━━ Data provided ━━

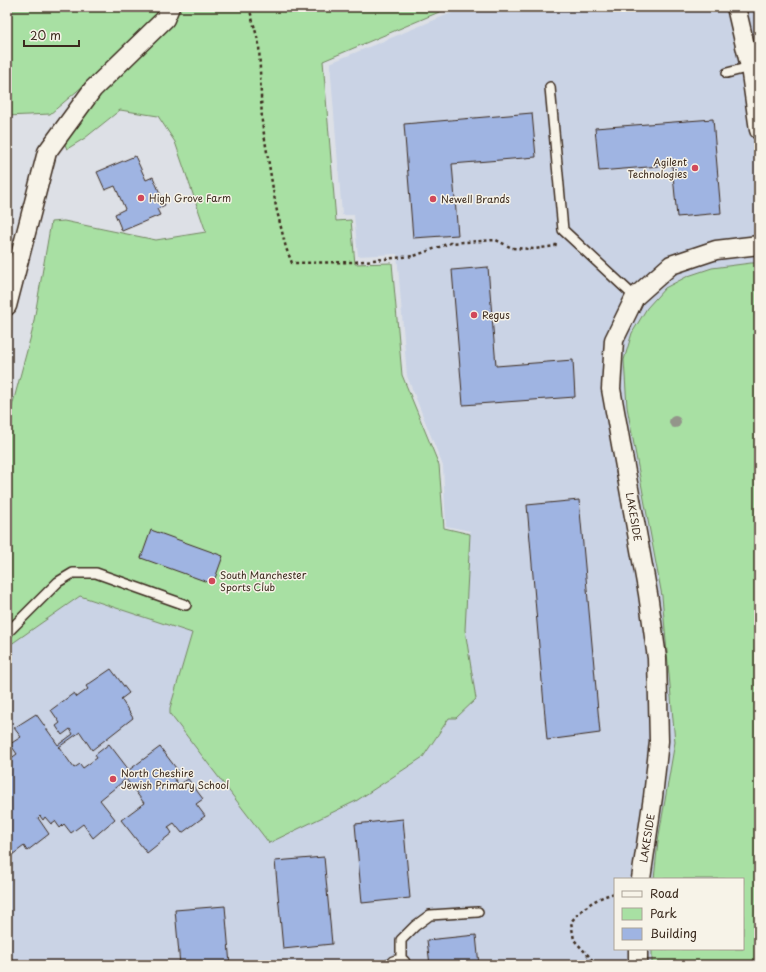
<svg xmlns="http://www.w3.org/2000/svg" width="766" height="972" viewBox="0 0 766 972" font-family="'Playpen Sans',sans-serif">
<rect width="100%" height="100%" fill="#dde0e6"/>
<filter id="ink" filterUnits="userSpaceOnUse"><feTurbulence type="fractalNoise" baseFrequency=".025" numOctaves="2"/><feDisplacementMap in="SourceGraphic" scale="8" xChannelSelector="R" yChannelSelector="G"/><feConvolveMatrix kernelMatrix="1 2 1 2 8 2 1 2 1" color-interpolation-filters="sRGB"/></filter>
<g filter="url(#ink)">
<!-- built -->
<path fill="#cad3e5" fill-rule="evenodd" d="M466,7H759V965H7V647L80,596L192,633L170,708V714L423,757L449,718L476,699L464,626L470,531L446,526L443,466L407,376L397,254L358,256L354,215H342L330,63ZM615,879H743V949H615Z"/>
<!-- green -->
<g fill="#a8e0a3" stroke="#728560">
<path d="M7,7H168L96,75L50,114L7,116Z"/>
<path d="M174,7H451L323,61L336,221L351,220L355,264L392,263L402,375L439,465L444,528L470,534L465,630L476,699L456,718H449L423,757L356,801L269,843L170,714V708L192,633L80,596L7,647V425L32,332L51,222L64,221L156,240L206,232L175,142L158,116L120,110L85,138L67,149L63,140L96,90Z"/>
<path d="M751,263H759V965H652V949H743V879H654L658,841L675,742L662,596L627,407L624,360L632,333L647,308L665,288L688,276L712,268Z"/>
</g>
<!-- building -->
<g fill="#9fb4e2" stroke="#3b2a1e">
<path d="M532,113L536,157L452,164L458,235L413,238L404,124Z"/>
<path d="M713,119L721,213L677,217L672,165L599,171L595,128Z"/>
<path d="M135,156L146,180L153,177L165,205L157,209L160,215L122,231L115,214L125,209L115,186L105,190L97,172Z"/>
<path d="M488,267L496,366L573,360L575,397L463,405L452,270Z"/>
<path d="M579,500L600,733L547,740L527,505Z"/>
<path d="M151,530L223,556L213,584L141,558Z"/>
<path d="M111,669L129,693L121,699L133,718L92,750L80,732L59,747L74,768L80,764L83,768L97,758L95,755L109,744L129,770L160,747L179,772L173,777L179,785L188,779L203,799L196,804L205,816L182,833L174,823L168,827L172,833L147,853L121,820L144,803L126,779L100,800L115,819L93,838L83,824L71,833L64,824L60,828L55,821L51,824L45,817L43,820L40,816L38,818L49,834L27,851L24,846L12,855L7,848V761L17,754L10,744L21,737L14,728L36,714L58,745L73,734L70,729L62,735L56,726L60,723L51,710L74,693L77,697L88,689L86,686Z"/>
<path d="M403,819L410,898L362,903L355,824Z"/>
<path d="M324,857L332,944L283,949L275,861Z"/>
<path d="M225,906L230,965H180L175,910Z"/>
<path d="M476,935L479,965H430L427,940Z"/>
</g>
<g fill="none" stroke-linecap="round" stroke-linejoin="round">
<defs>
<g id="service">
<path d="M727,73L750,67"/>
<path d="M550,87L563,230L635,297"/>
<path d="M7,633L58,582L73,573H96L186,605"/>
<path d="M401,965V940L415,926L430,915L478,912"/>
</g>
<g id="minor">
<path d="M736,7L750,67L759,130"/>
<path d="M7,306L47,152L93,89L165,19L170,7"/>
<path d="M641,879L653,797L659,741L657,658L648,594L611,389L614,340L635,297L671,265L716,250L759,245"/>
<path d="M395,965L401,964"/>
<path d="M638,965V949"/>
</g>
</defs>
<!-- service casing -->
<use href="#service" stroke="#3b2a1e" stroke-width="12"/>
<!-- minor casing -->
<use href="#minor" stroke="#3b2a1e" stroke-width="21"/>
<!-- path -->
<g stroke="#3b2a1e" stroke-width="2.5" stroke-dasharray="3 3" stroke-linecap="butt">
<path d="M249,7L259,44L262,122L276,207L286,248L292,263L354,262L414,256L450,243L496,240L512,248L534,249L555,246L557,242"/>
<path d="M597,965L574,940L571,922C584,906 596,898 615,893"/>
</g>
<!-- service -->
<use href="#service" stroke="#f7f3e8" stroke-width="9"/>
<!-- minor -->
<use href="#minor" stroke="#f7f3e8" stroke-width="18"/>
</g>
<!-- trees -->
<circle fill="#93958a" cx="675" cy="422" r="6"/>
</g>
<!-- markers -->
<g fill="#d1495b" stroke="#f7f3e8" stroke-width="1.5">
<circle cx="695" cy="168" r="4"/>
<circle cx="141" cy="198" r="4"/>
<circle cx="433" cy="199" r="4"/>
<circle cx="474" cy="315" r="4"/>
<circle cx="212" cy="581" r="4"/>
<circle cx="113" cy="779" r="4"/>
</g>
<g text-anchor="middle" stroke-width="3" stroke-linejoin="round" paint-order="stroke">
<!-- poi labels -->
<g font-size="10" fill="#3b2a1e" stroke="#f7f3e8" text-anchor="start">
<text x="687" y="166" text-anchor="end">Agilent<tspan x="687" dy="12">Technologies</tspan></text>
<text x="149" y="202">High Grove Farm</text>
<text x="441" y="203">Newell Brands</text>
<text x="482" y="319">Regus</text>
<text x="220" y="579">South Manchester<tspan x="220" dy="12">Sports Club</tspan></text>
<text x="121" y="777">North Cheshire<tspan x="121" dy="12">Jewish Primary School</tspan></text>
</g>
<!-- street labels -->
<g font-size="10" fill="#3b2a1e" stroke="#f7f3e8">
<text transform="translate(634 517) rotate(80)" y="4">LAKESIDE</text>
<text transform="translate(647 838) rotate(-81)" y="4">LAKESIDE</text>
</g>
</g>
<!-- margin -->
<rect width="766" height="972" fill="none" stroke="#f7f3e8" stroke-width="24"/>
<rect x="12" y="12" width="742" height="948" fill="none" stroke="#3b2a1e" stroke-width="1.5" filter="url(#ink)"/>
<!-- legend -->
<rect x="614" y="878" width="130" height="72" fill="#f7f3e8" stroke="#aca397"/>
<rect x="622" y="891" width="20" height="6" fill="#f7f3e8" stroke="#aca397"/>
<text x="650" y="898" font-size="12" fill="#3b2a1e">Road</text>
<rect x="622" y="908" width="20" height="12" fill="#a8e0a3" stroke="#aca397"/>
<text x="650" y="918" font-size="12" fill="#3b2a1e">Park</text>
<rect x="622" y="928" width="20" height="12" fill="#9fb4e2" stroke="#aca397"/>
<text x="650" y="938" font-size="12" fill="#3b2a1e">Building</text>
<!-- scale -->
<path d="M24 40v6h55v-6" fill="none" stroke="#3b2a1e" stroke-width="2"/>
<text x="30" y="40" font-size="12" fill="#3b2a1e" stroke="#f7f3e8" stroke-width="3" paint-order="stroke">20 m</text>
</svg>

━━━

Your goal
In your copy of the entries above, leave out the pictures and keep every word exact.

Reply to the task
<svg xmlns="http://www.w3.org/2000/svg" width="766" height="972" viewBox="0 0 766 972" font-family="'Playpen Sans',sans-serif">
<rect width="100%" height="100%" fill="#dde0e6"/>
<filter id="ink" filterUnits="userSpaceOnUse"><feTurbulence type="fractalNoise" baseFrequency=".025" numOctaves="2"/><feDisplacementMap in="SourceGraphic" scale="8" xChannelSelector="R" yChannelSelector="G"/><feConvolveMatrix kernelMatrix="1 2 1 2 8 2 1 2 1" color-interpolation-filters="sRGB"/></filter>
<g filter="url(#ink)">
<!-- built -->
<path fill="#cad3e5" fill-rule="evenodd" d="M466,7H759V965H7V647L80,596L192,633L170,708V714L423,757L449,718L476,699L464,626L470,531L446,526L443,466L407,376L397,254L358,256L354,215H342L330,63ZM615,879H743V949H615Z"/>
<!-- green -->
<g fill="#a8e0a3" stroke="#728560">
<path d="M7,7H168L96,75L50,114L7,116Z"/>
<path d="M174,7H451L323,61L336,221L351,220L355,264L392,263L402,375L439,465L444,528L470,534L465,630L476,699L456,718H449L423,757L356,801L269,843L170,714V708L192,633L80,596L7,647V425L32,332L51,222L64,221L156,240L206,232L175,142L158,116L120,110L85,138L67,149L63,140L96,90Z"/>
<path d="M751,263H759V965H652V949H743V879H654L658,841L675,742L662,596L627,407L624,360L632,333L647,308L665,288L688,276L712,268Z"/>
</g>
<!-- building -->
<g fill="#9fb4e2" stroke="#3b2a1e">
<path d="M532,113L536,157L452,164L458,235L413,238L404,124Z"/>
<path d="M713,119L721,213L677,217L672,165L599,171L595,128Z"/>
<path d="M135,156L146,180L153,177L165,205L157,209L160,215L122,231L115,214L125,209L115,186L105,190L97,172Z"/>
<path d="M488,267L496,366L573,360L575,397L463,405L452,270Z"/>
<path d="M579,500L600,733L547,740L527,505Z"/>
<path d="M151,530L223,556L213,584L141,558Z"/>
<path d="M111,669L129,693L121,699L133,718L92,750L80,732L59,747L74,768L80,764L83,768L97,758L95,755L109,744L129,770L160,747L179,772L173,777L179,785L188,779L203,799L196,804L205,816L182,833L174,823L168,827L172,833L147,853L121,820L144,803L126,779L100,800L115,819L93,838L83,824L71,833L64,824L60,828L55,821L51,824L45,817L43,820L40,816L38,818L49,834L27,851L24,846L12,855L7,848V761L17,754L10,744L21,737L14,728L36,714L58,745L73,734L70,729L62,735L56,726L60,723L51,710L74,693L77,697L88,689L86,686Z"/>
<path d="M403,819L410,898L362,903L355,824Z"/>
<path d="M324,857L332,944L283,949L275,861Z"/>
<path d="M225,906L230,965H180L175,910Z"/>
<path d="M476,935L479,965H430L427,940Z"/>
</g>
<g fill="none" stroke-linecap="round" stroke-linejoin="round">
<defs>
<g id="service">
<path d="M727,73L750,67"/>
<path d="M550,87L563,230L635,297"/>
<path d="M7,633L58,582L73,573H96L186,605"/>
<path d="M401,965V940L415,926L430,915L478,912"/>
</g>
<g id="minor">
<path d="M736,7L750,67L759,130"/>
<path d="M7,306L47,152L93,89L165,19L170,7"/>
<path d="M641,879L653,797L659,741L657,658L648,594L611,389L614,340L635,297L671,265L716,250L759,245"/>
<path d="M395,965L401,964"/>
<path d="M638,965V949"/>
</g>
</defs>
<!-- service casing -->
<use href="#service" stroke="#3b2a1e" stroke-width="12"/>
<!-- minor casing -->
<use href="#minor" stroke="#3b2a1e" stroke-width="21"/>
<!-- path -->
<g stroke="#3b2a1e" stroke-width="2.5" stroke-dasharray="3 3" stroke-linecap="butt">
<path d="M249,7L259,44L262,122L276,207L286,248L292,263L354,262L414,256L450,243L496,240L512,248L534,249L555,246L557,242"/>
<path d="M597,965L574,940L571,922C584,906 596,898 615,893"/>
</g>
<!-- service -->
<use href="#service" stroke="#f7f3e8" stroke-width="9"/>
<!-- minor -->
<use href="#minor" stroke="#f7f3e8" stroke-width="18"/>
</g>
<!-- trees -->
<circle fill="#93958a" cx="675" cy="422" r="6"/>
</g>
<!-- markers -->
<g fill="#d1495b" stroke="#f7f3e8" stroke-width="1.5">
<circle cx="695" cy="168" r="4"/>
<circle cx="141" cy="198" r="4"/>
<circle cx="433" cy="199" r="4"/>
<circle cx="474" cy="315" r="4"/>
<circle cx="212" cy="581" r="4"/>
<circle cx="113" cy="779" r="4"/>
</g>
<g text-anchor="middle" stroke-width="3" stroke-linejoin="round" paint-order="stroke">
<!-- poi labels -->
<g font-size="10" fill="#3b2a1e" stroke="#f7f3e8" text-anchor="start">
<text x="687" y="166" text-anchor="end">Agilent<tspan x="687" dy="12">Technologies</tspan></text>
<text x="149" y="202">High Grove Farm</text>
<text x="441" y="203">Newell Brands</text>
<text x="482" y="319">Regus</text>
<text x="220" y="579">South Manchester<tspan x="220" dy="12">Sports Club</tspan></text>
<text x="121" y="777">North Cheshire<tspan x="121" dy="12">Jewish Primary School</tspan></text>
</g>
<!-- street labels -->
<g font-size="10" fill="#3b2a1e" stroke="#f7f3e8">
<text transform="translate(634 517) rotate(80)" y="4">LAKESIDE</text>
<text transform="translate(647 838) rotate(-81)" y="4">LAKESIDE</text>
</g>
</g>
<!-- margin -->
<rect width="766" height="972" fill="none" stroke="#f7f3e8" stroke-width="24"/>
<rect x="12" y="12" width="742" height="948" fill="none" stroke="#3b2a1e" stroke-width="1.5" filter="url(#ink)"/>
<!-- legend -->
<rect x="614" y="878" width="130" height="72" fill="#f7f3e8" stroke="#aca397"/>
<rect x="622" y="891" width="20" height="6" fill="#f7f3e8" stroke="#aca397"/>
<text x="650" y="898" font-size="12" fill="#3b2a1e">Road</text>
<rect x="622" y="908" width="20" height="12" fill="#a8e0a3" stroke="#aca397"/>
<text x="650" y="918" font-size="12" fill="#3b2a1e">Park</text>
<rect x="622" y="928" width="20" height="12" fill="#9fb4e2" stroke="#aca397"/>
<text x="650" y="938" font-size="12" fill="#3b2a1e">Building</text>
<!-- scale -->
<path d="M24 40v6h55v-6" fill="none" stroke="#3b2a1e" stroke-width="2"/>
<text x="30" y="40" font-size="12" fill="#3b2a1e" stroke="#f7f3e8" stroke-width="3" paint-order="stroke">20 m</text>
</svg>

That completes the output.